È evidente dalla lettura del documento di prassi che il contribuente forfetario non può utilizzare il credito di imposta, maturato durante il regime ordinario, in compensazione interna con il debito per imposta sostitutiva dell’anno successivo, ma dovrà necessariamente utilizzare il modello F24, dovendo quindi porre attenzione al limite massimo dei 5.000 euro oltre il quale è indispensabile verificare se la dichiarazione da cui emerge il credito è stata presentata da almeno 10 giorni ed è corredata dal visto di conformità.

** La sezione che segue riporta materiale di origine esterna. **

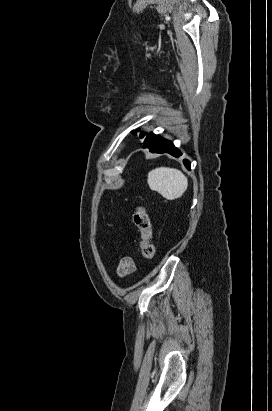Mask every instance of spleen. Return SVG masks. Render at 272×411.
<instances>
[{
    "instance_id": "spleen-1",
    "label": "spleen",
    "mask_w": 272,
    "mask_h": 411,
    "mask_svg": "<svg viewBox=\"0 0 272 411\" xmlns=\"http://www.w3.org/2000/svg\"><path fill=\"white\" fill-rule=\"evenodd\" d=\"M147 182L151 190L158 192L167 200L180 198L188 186L187 177L180 170L169 167L151 170Z\"/></svg>"
}]
</instances>
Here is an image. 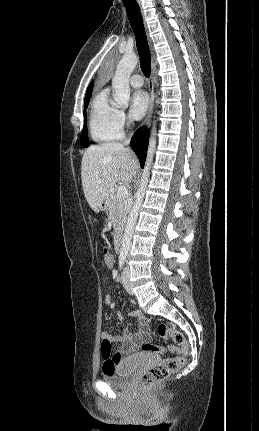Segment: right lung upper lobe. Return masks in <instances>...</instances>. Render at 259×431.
I'll use <instances>...</instances> for the list:
<instances>
[{
	"label": "right lung upper lobe",
	"instance_id": "obj_1",
	"mask_svg": "<svg viewBox=\"0 0 259 431\" xmlns=\"http://www.w3.org/2000/svg\"><path fill=\"white\" fill-rule=\"evenodd\" d=\"M92 89H93V82L89 85L86 94L92 92Z\"/></svg>",
	"mask_w": 259,
	"mask_h": 431
}]
</instances>
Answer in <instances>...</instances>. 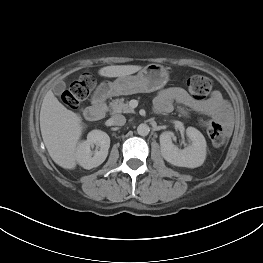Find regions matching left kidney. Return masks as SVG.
Here are the masks:
<instances>
[{
	"label": "left kidney",
	"instance_id": "5707ae66",
	"mask_svg": "<svg viewBox=\"0 0 263 263\" xmlns=\"http://www.w3.org/2000/svg\"><path fill=\"white\" fill-rule=\"evenodd\" d=\"M186 135L191 144L184 149H179L172 143V132H163L160 135L162 156L167 162L175 166L199 167L204 163L206 157V140L202 133L194 127H188Z\"/></svg>",
	"mask_w": 263,
	"mask_h": 263
}]
</instances>
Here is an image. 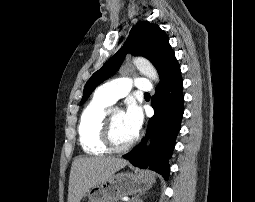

La ris. n. 110/2019 mette implicitamente l’accento sulla diversa natura dell’imposta sostitutiva sui redditi (art. 1 comma 64 della L. 190/2014) dovuta dai soggetti forfetari e di quella dovuta dai contribuenti che applicano il regime ordinario di tassazione dettato dal TUIR. La posizione dell’Amministrazione sembra dovuta a un’interpretazione troppo rigida e letterale della norma, in pieno contrasto con la ratio legis alla base dell’istituto del forfetario, oltre che con le reali motivazioni che hanno spinto il legislatore a emanare provvedimenti c.d. restrittivi all’uso del credito in compensazione.
Nella sostanza il libero professionista, sia che operi in regime ordinario che in regime forfetario, produce sempre un reddito derivante dall’esercizio di una attività professionale, la differenza si sostanzia solo nel procedimento di determinazione della base imponibile e dell’aliquota applicata. Quello che risulta poco convincente è invece il mancato riconoscimento di pari “dignità” delle fattispecie in tema di compensazione interna nei termini sopra descritti.

Il passaggio dalla tassazione ordinaria al regime forfetario (e dal forfetario all’ordinario) è stato oggetto di numerosi documenti di prassi che tuttavia non hanno mai analizzato la questione. Tale problematica è il frutto di un vuoto normativo che andrebbe colmato, altre fattispecie infatti sono già previste e disciplinate dalla norma di riferimento, ad esempio l’utilizzo di perdite pregresse, salto e duplicazione d’imposta, componenti positivi e negativi, e imposta sul valore aggiunto.

L’auspicato intervento normativo o di prassi che conceda la possibilità di utilizzo “interno” del credito manifesta tutta la sua attualità. Infatti, è logico attendersi, a causa delle condizioni causate dalla pandemia, che la situazione sopra prospettata si amplifichi arrivando a interessare verosimilmente nel prossimo esercizio una platea molto vasta di contribuenti.